┌────────

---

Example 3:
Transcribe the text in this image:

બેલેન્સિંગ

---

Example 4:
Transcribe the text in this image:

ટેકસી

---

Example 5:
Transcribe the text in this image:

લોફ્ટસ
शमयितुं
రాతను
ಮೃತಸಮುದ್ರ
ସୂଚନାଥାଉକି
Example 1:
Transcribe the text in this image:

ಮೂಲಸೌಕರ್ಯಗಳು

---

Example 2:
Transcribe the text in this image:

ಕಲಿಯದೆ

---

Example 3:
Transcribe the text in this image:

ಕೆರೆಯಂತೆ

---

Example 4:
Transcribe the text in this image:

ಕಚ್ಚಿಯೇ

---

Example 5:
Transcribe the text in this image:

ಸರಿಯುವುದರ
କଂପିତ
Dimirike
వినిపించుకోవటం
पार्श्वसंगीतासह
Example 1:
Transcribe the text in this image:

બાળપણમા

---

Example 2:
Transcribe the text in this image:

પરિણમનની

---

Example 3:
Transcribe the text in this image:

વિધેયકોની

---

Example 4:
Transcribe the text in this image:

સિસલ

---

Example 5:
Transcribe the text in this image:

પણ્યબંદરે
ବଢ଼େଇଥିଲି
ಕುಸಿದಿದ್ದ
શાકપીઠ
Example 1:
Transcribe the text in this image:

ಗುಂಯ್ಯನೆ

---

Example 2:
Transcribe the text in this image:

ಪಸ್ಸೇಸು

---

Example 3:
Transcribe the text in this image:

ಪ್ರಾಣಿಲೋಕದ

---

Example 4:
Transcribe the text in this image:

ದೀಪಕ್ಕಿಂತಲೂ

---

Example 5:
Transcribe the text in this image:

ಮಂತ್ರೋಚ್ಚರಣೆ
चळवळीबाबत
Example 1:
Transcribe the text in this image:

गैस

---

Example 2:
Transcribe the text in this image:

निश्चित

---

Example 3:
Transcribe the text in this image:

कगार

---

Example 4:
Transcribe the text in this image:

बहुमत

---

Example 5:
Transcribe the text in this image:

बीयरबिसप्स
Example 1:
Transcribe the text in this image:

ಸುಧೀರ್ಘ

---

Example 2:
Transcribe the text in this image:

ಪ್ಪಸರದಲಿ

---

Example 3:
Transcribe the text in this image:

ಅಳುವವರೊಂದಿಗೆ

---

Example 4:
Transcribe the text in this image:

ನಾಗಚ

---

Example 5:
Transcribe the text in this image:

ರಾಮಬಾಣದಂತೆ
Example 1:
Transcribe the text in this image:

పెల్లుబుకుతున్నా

└────────

▶ What you need to do: Retype the material word for word. Add nothing to it.

▶ Exercise solution:
---

Example 3:
Transcribe the text in this image:

બેલેન્સિંગ

---

Example 4:
Transcribe the text in this image:

ટેકસી

---

Example 5:
Transcribe the text in this image:

લોફ્ટસ
शमयितुं
రాతను
ಮೃತಸಮುದ್ರ
ସୂଚନାଥାଉକି
Example 1:
Transcribe the text in this image:

ಮೂಲಸೌಕರ್ಯಗಳು

---

Example 2:
Transcribe the text in this image:

ಕಲಿಯದೆ

---

Example 3:
Transcribe the text in this image:

ಕೆರೆಯಂತೆ

---

Example 4:
Transcribe the text in this image:

ಕಚ್ಚಿಯೇ

---

Example 5:
Transcribe the text in this image:

ಸರಿಯುವುದರ
କଂପିତ
Dimirike
వినిపించుకోవటం
पार्श्वसंगीतासह
Example 1:
Transcribe the text in this image:

બાળપણમા

---

Example 2:
Transcribe the text in this image:

પરિણમનની

---

Example 3:
Transcribe the text in this image:

વિધેયકોની

---

Example 4:
Transcribe the text in this image:

સિસલ

---

Example 5:
Transcribe the text in this image:

પણ્યબંદરે
ବଢ଼େଇଥିଲି
ಕುಸಿದಿದ್ದ
શાકપીઠ
Example 1:
Transcribe the text in this image:

ಗುಂಯ್ಯನೆ

---

Example 2:
Transcribe the text in this image:

ಪಸ್ಸೇಸು

---

Example 3:
Transcribe the text in this image:

ಪ್ರಾಣಿಲೋಕದ

---

Example 4:
Transcribe the text in this image:

ದೀಪಕ್ಕಿಂತಲೂ

---

Example 5:
Transcribe the text in this image:

ಮಂತ್ರೋಚ್ಚರಣೆ
चळवळीबाबत
Example 1:
Transcribe the text in this image:

गैस

---

Example 2:
Transcribe the text in this image:

निश्चित

---

Example 3:
Transcribe the text in this image:

कगार

---

Example 4:
Transcribe the text in this image:

बहुमत

---

Example 5:
Transcribe the text in this image:

बीयरबिसप्स
Example 1:
Transcribe the text in this image:

ಸುಧೀರ್ಘ

---

Example 2:
Transcribe the text in this image:

ಪ್ಪಸರದಲಿ

---

Example 3:
Transcribe the text in this image:

ಅಳುವವರೊಂದಿಗೆ

---

Example 4:
Transcribe the text in this image:

ನಾಗಚ

---

Example 5:
Transcribe the text in this image:

ರಾಮಬಾಣದಂತೆ
Example 1:
Transcribe the text in this image:

పెల్లుబుకుతున్నా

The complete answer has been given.